REQUIRED ACTION 1 >> Output the lines of the dataset entries exactly as they appear, everything from the line containing "60km northwest of" down to the last line of the entries, both ends included.

GIVEN TEXT >>
________________________

= List of United States federal courthouses in Iowa =

Following is a list of current and former courthouses of the United States federal court system located in Iowa. Each entry indicates the name of the building along with an image, if available, its location and the jurisdiction it covers, the dates during which it was used for each such jurisdiction, and, if applicable the person for whom it was named, and the date of renaming. Dates of use will not necessarily correspond with the dates of construction or demolition of a building, as pre-existing structures may be adapted or court use, and former court buildings may later be put to other uses. Also, the official name of the building may be changed at some point after its use as a federal court building has been initiated.

________________________

REQUIRED ACTION 2 >> Return the passage from the Iowa federal courthouses list verbatim, everything from "Following is a" down to "has been initiated.".

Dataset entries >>
________________________

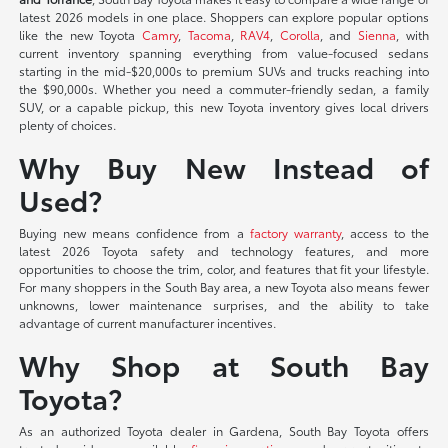
latest 2026 models in one place. Shoppers can explore popular options
like the new Toyota
Camry
,
Tacoma
,
RAV4
,
Corolla
, and
Sienna
, with
current inventory spanning everything from value-focused sedans
starting in the mid-$20,000s to premium SUVs and trucks reaching into
the $90,000s. Whether you need a commuter-friendly sedan, a family
SUV, or a capable pickup, this new Toyota inventory gives local drivers
plenty of choices.
Why Buy New Instead of
Used?
Buying new means confidence from a
factory warranty
, access to the
latest 2026 Toyota safety and technology features, and more
opportunities to choose the trim, color, and features that fit your lifestyle.
For many shoppers in the South Bay area, a new Toyota also means fewer
unknowns, lower maintenance surprises, and the ability to take
advantage of current manufacturer incentives.
Why Shop at South Bay
Toyota?
As an authorized Toyota dealer in Gardena, South Bay Toyota offers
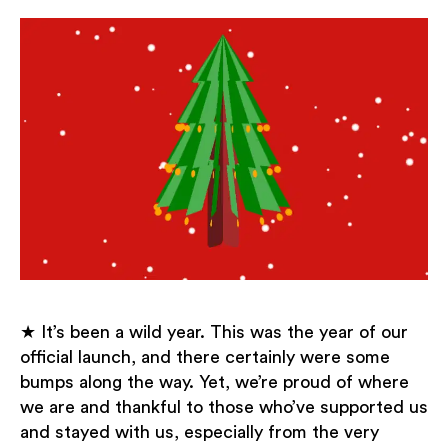
★ It’s been a wild year. This was the year of our
official launch, and there certainly were some
bumps along the way. Yet, we’re proud of where
we are and thankful to those who’ve supported us
and stayed with us, especially from the very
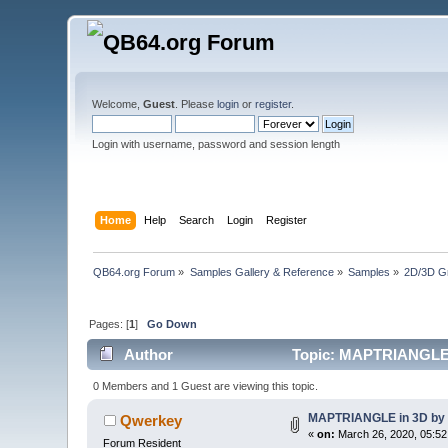
Welcome,
Guest
. Please
login
or
register
.
Login with username, password and session length
Home
Help
Search
Login
Register
QB64.org Forum
»
Samples Gallery & Reference
»
Samples
»
2D/3D G
Pages: [
1
]
Go Down
Author
Topic: MAPTRIANGLE i
0 Members and 1 Guest are viewing this topic.
MAPTRIANGLE in 3D by 
Qwerkey
«
on:
March 26, 2020, 05:52
Forum Resident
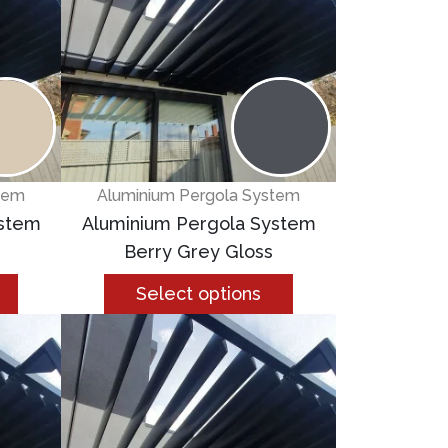
tem
Aluminium Pergola System
ystem
Aluminium Pergola System
Berry Grey Gloss
Select options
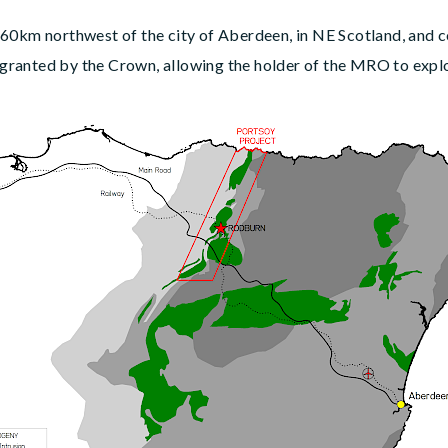
 60km northwest of the city of Aberdeen, in NE Scotland, and
anted by the Crown, allowing the holder of the MRO to explore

________________________

EXERCISE ANSWER 1 >>
 60km northwest of the city of Aberdeen, in NE Scotland, and
anted by the Crown, allowing the holder of the MRO to explore

EXERCISE ANSWER 2 >>
Following is a list of current and former courthouses of the United States federal court system located in Iowa. Each entry indicates the name of the building along with an image, if available, its location and the jurisdiction it covers, the dates during which it was used for each such jurisdiction, and, if applicable the person for whom it was named, and the date of renaming. Dates of use will not necessarily correspond with the dates of construction or demolition of a building, as pre-existing structures may be adapted or court use, and former court buildings may later be put to other uses. Also, the official name of the building may be changed at some point after its use as a federal court building has been initiated.